> INSTRUCTION: Every line containing the string "Pekalongan" should be returned from the records.

> RECORDS FOR THIS EXERCISE:

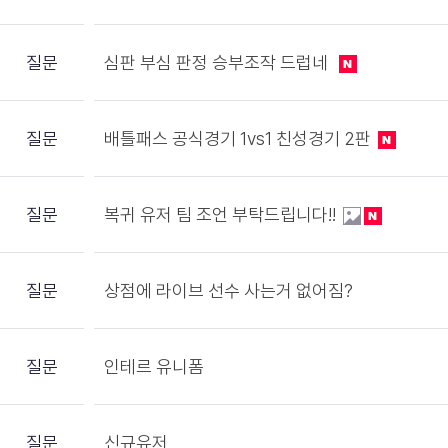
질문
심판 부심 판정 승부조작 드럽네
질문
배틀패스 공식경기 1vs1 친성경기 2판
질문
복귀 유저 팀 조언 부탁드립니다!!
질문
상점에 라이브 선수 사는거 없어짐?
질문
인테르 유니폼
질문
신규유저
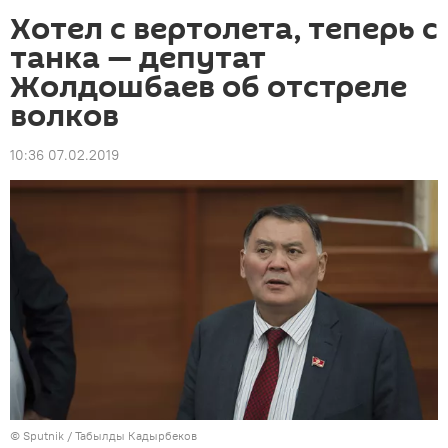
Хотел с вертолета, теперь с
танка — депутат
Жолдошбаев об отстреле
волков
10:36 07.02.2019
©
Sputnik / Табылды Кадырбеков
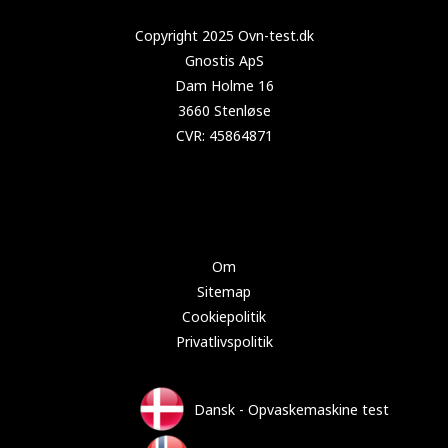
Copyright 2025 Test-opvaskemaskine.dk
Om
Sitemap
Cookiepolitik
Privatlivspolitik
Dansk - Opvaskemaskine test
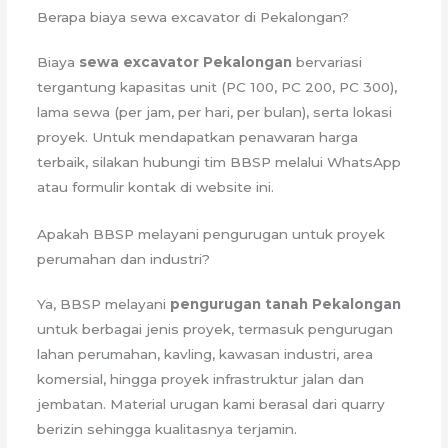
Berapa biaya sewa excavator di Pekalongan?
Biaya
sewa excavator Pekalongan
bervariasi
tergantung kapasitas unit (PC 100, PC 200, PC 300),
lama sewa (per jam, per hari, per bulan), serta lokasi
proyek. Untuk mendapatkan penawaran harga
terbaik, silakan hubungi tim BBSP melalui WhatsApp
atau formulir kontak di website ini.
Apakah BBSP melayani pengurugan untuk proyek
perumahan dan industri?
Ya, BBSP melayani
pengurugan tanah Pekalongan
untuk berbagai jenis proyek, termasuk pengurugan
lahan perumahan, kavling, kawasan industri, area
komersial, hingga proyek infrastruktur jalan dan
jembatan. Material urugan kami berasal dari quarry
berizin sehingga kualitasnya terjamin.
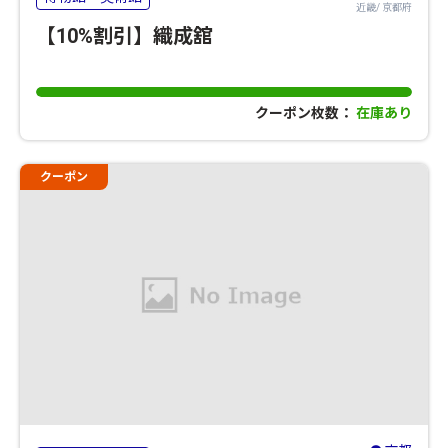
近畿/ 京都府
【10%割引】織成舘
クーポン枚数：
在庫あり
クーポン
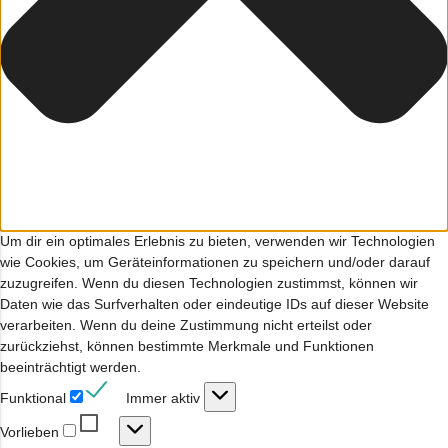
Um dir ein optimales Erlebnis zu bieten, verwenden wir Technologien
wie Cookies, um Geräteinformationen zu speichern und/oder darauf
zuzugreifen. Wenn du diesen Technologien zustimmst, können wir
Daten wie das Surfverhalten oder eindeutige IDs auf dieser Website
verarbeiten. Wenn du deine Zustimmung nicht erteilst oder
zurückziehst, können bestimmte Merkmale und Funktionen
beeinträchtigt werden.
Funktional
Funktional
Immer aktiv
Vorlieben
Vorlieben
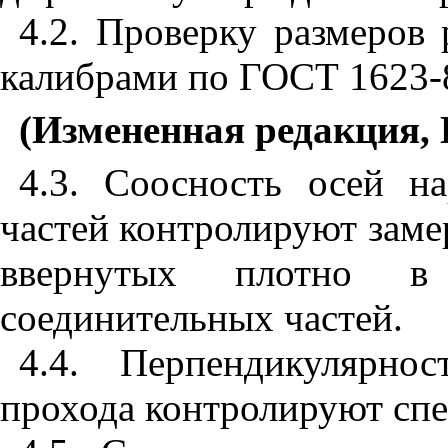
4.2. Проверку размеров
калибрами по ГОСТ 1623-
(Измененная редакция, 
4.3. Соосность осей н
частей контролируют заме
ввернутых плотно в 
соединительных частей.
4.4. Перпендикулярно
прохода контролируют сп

> EXERCISE OUTPUT:
Berapa biaya sewa excavator di Pekalongan?
sewa excavator Pekalongan
pengurugan tanah Pekalongan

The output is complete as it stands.